There are no soda machines or water fountains or even restrooms. There might be a latrine with a hole in the ground and no toilet paper of course. So, if a plane is late we don’t know it until we are there waiting and we see that, hmmmm, the plane must be delayed. And we wait…….. When we see the plane in the sky in the far distance, if possible we drive down the airstrip to chase the goats and donkeys away so they don’t get hit, and sometimes the people. This was standard practice in Akuem. Here in Yei the airstrip is finally fenced in at least. Morale of my story? Don’t complain about your modern airports with all their restaurants and nice stores and newsstands and drinking water and need I go on J?
Here in Sudan almost everything we do is an effort. If we want beans for dinner, and we do every single night (mmmmm), we have to sift through an industrial sized cauldron of beans to weed out the bad ones. If we want peanuts or peanut paste for our wonderful sauce, we sit around in big groups and shell peanuts all afternoon. Then we have this large flat stone that we put a handful of nuts on at a time and we use a smaller stone to rub them (grind) into a paste. Hours and hours of work for one meal using peanut paste.
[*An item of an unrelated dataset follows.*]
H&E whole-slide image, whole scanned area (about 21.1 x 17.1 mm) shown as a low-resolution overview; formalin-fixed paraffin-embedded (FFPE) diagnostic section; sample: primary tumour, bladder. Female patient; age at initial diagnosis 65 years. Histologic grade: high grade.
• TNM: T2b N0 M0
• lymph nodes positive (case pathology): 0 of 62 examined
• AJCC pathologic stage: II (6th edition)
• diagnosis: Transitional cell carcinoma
If we want to use sesame seeds in our sauces, and we do a lot, then we pick these large plants that have small heads of these seeds. We put them out to dry. Then we pile them into a pile and get on our knees and beat this pile with bamboo poles until all these tiny seeds fall to the dirt. Then we gather these tiny seeds and start sifting them three times through and through. Then we grind them with the stones.
If we want coffee, we buy raw coffee beans in the market and we roast them in a saucepan by constantly stirring them until they are a rich dark brown. We then take them to the stones and grind them into a fine powder. Nothing is easy here. There are no refrigerators or microwaves or even electric stoves and ovens. There is no sink. All of these chores require water for cleaning and such and so along with the work we have to pump and haul water for cleaning.
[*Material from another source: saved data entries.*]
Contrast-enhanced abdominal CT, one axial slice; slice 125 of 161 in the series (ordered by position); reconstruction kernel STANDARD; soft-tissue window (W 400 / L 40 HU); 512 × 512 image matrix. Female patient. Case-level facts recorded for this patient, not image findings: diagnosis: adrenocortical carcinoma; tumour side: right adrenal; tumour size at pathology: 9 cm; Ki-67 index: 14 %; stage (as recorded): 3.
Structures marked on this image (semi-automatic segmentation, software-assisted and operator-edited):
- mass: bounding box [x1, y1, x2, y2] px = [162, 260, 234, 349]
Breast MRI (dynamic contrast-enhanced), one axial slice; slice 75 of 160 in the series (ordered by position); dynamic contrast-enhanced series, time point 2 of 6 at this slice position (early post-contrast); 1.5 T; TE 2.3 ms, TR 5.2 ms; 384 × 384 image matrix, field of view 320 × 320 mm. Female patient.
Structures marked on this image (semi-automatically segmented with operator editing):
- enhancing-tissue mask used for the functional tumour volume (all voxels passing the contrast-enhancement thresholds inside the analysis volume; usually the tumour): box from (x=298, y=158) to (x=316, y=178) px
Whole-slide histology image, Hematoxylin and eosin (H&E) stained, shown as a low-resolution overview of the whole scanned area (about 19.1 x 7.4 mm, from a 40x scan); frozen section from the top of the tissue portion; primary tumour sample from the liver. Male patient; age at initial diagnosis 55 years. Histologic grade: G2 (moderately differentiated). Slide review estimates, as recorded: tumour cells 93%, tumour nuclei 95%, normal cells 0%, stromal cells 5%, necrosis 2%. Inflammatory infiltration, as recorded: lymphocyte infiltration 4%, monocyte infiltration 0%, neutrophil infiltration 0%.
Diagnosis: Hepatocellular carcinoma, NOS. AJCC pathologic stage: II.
The best thing though about all this work is the relationship we have with each other. No one does these things alone. Every time we have to go to the field and harvest things, many of us go, even the children. We sit and pick and peal and shell and talk and laugh. When we are grinding or roasting, we are sitting around the fire or the stones together. I love these times with my family here in South Sudan. Tomorrow I am going to town to purchase all the material for my roofing projects.
Many tree poles are needed, over fifty. Many bundles of grass, taller than a person and as big around, are needed, over seventy bundles. All of this along with nails and ropes and tools will be carried down small bush trails by as many of us as I can get in order to reach the small huts that we are going to remodel the roofs on. Without each other, this work could not be done.
God created us for relationship and to help one another. The modern world has changed the face of society in more ways than one. Community is hard to find. I love the simple ways of these people and I learn so much about the Kingdom here in this primitive land. I pray that you too can see through heaven’s eyes and experience the simple things in your world. Jesus used the simple things to teach us and it is through these that I love to learn about His ways. Be blessed in all that He shows you this coming week.